Directed by Jimmy T. Murakami
Story by Anne Dyer and John Sayles; Screenplay by Sayles
Starring Richard Thomas, Robert Vaughn, George Peppard, John Saxon, Sybil Danning
When a movie is a smash hit, other filmmakers rush to copy it. Usually the result is dire, since the people ripping off the film don't really understand (or care) what made it a hit in the first place. Occasionally, though, there is something that stands out on its own.
Battle Beyond the Stars is a prime example.
The movie was produced by the legendary schlockmeister Roger Corman. In his long career, Corman produced almost 400 films, nearly all of them cheap knockoffs of the latest trend. So when Star Wars started making hatfuls of money, he jumped on the bandwagon. And why not? Corman had made quite a few other science fiction films (like the original Little Shop of Horrors).
Corman was also famous for using (and underpaying) young talent. His films were always a way to break into films and a surprising number of his actors, directors, and writers went on to successful careers.
In this case, he chose John Sayles.
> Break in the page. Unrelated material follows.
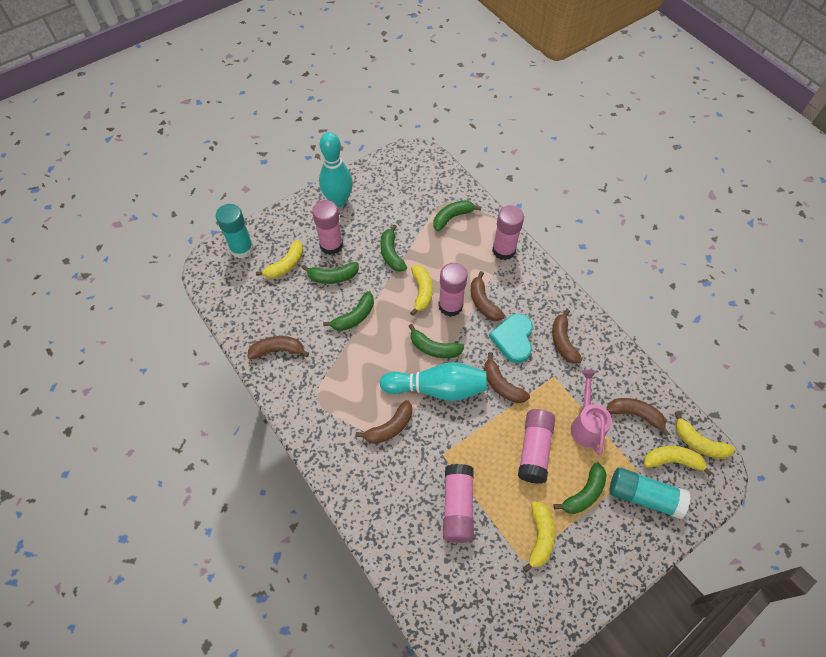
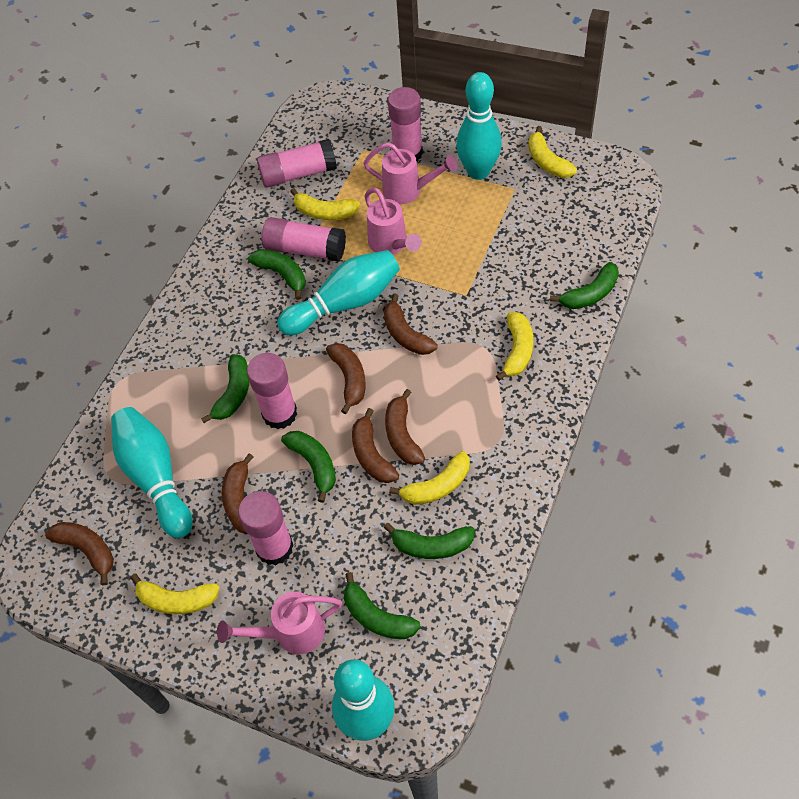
pink watering can: [571,370,612,455] = 1 -> [217,592,342,654] [363,142,457,204] [365,188,422,255] = 3
turquoise bowling pin: [319,132,353,207] [380,362,487,401] = 2 -> [111,407,193,538] [277,250,400,335] [332,659,395,741] [456,72,502,180] = 4
turquoise glue stick: [216,204,254,259] [610,467,690,520] = 2 -> none = 0
turquoise heart: [489,314,533,363] = 1 -> none = 0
Sayles has written a couple of moderately successful novels, but was more interested in movies. He first got Corman's attention with the script for Piranha, and Corman hired him again to turn his attention to a Star Wars clone.
At the time, Sayles was working on his first directing effort, the superb Return of the Secaucus Seven, and probably some of his check from Coreman was used to pay for the film. Perhaps because he was busy, Sayles took the easy way out.
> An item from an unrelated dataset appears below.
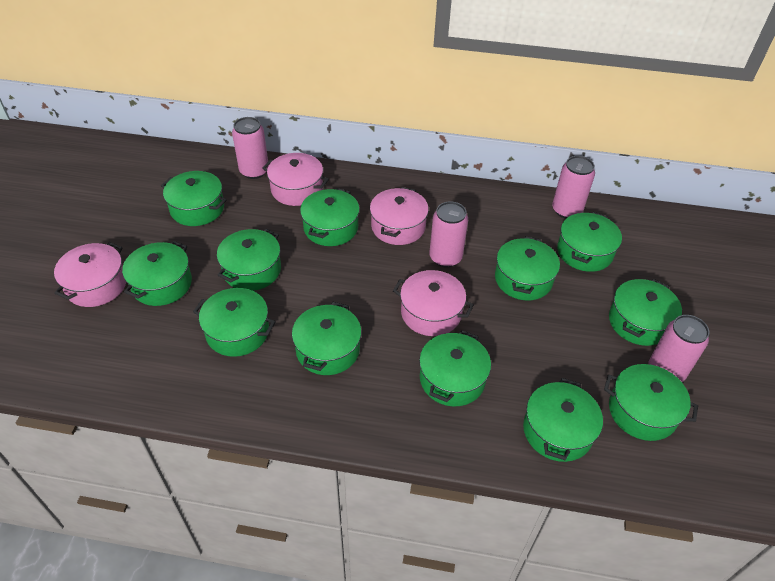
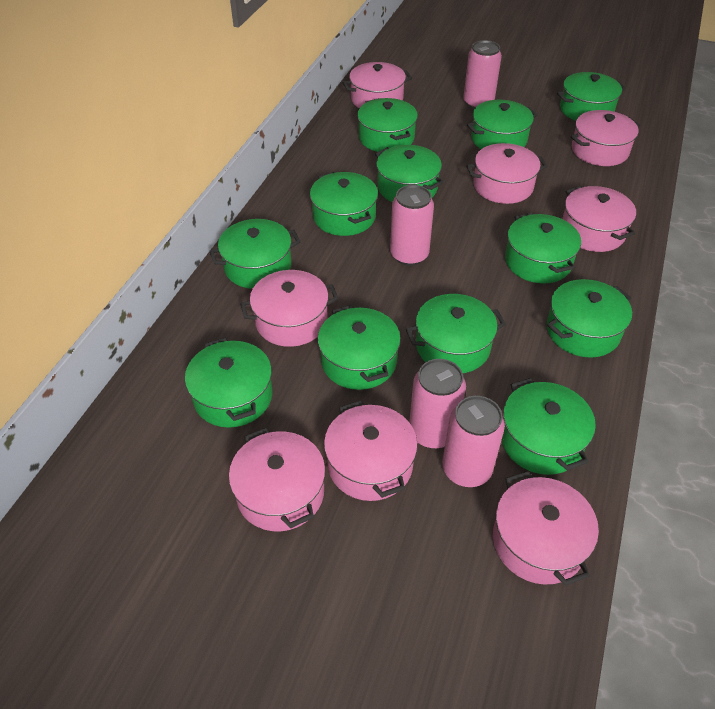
pink pot: [54,242,126,307] [263,153,329,206] [370,187,429,245] [393,270,474,336] = 4 -> [229,427,326,531] [240,270,338,347] [324,400,418,501] [343,62,412,108] [466,143,548,204] [493,471,599,586] [562,186,636,252] [571,110,640,166] = 8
He stole his plot from The Magnificent Seven (and its Japanese inspiration, The Seven Samurai). The farming world of Akir* is threatened by the space tyrant Sador** (John Saxon) so Shad (Richard "John Boy" Thomas) sets out to find people willing to help with the defense. He recruits Gelt (Robert Vaughn) and Cowboy (George Peppard) and five others in order to defeat Sador and save the world.
The film doesn't hide its origins. Robert Vaughn was in The Magnificent Seven and Gelt has many of the same lines of dialog. But what really makes the film work is Sayles's script, which is witty, and satirical, but also shows a love of the genre. I saw it as the second feature at a drive-in, and I must say that was really the right element for it.
The film was one of Corman's most expensive. It was unusual for him to cast so many established actors, and the special effects budget was first class (unusual for Corman). It seems to have been something of a success, but the budget was probably too rich for Corman's taste, so he returned to low-budget quickies.
Like many Corman films, this started a few major careers. John Sayles, of course, went on to be a major name in independent films.*** Jimmy T. Murakami has directed occasionally, but this was his one major film. James Horner, whom composed the score, has been very successful as a film composer, even winning an Oscar for his score for Titanic. And why was he chosen to write that one? Possibly on the recommendation of the film's art director (and creator of the spaceship models), a young man named James Cameron.
*A reference to Akira Kurosawa, director of The Seven Samauri.
** There was no need for subtlety, was there?
***And in Schenectady, his home town (or, at lease, my adopted one), where they named their arts magnet high school after him.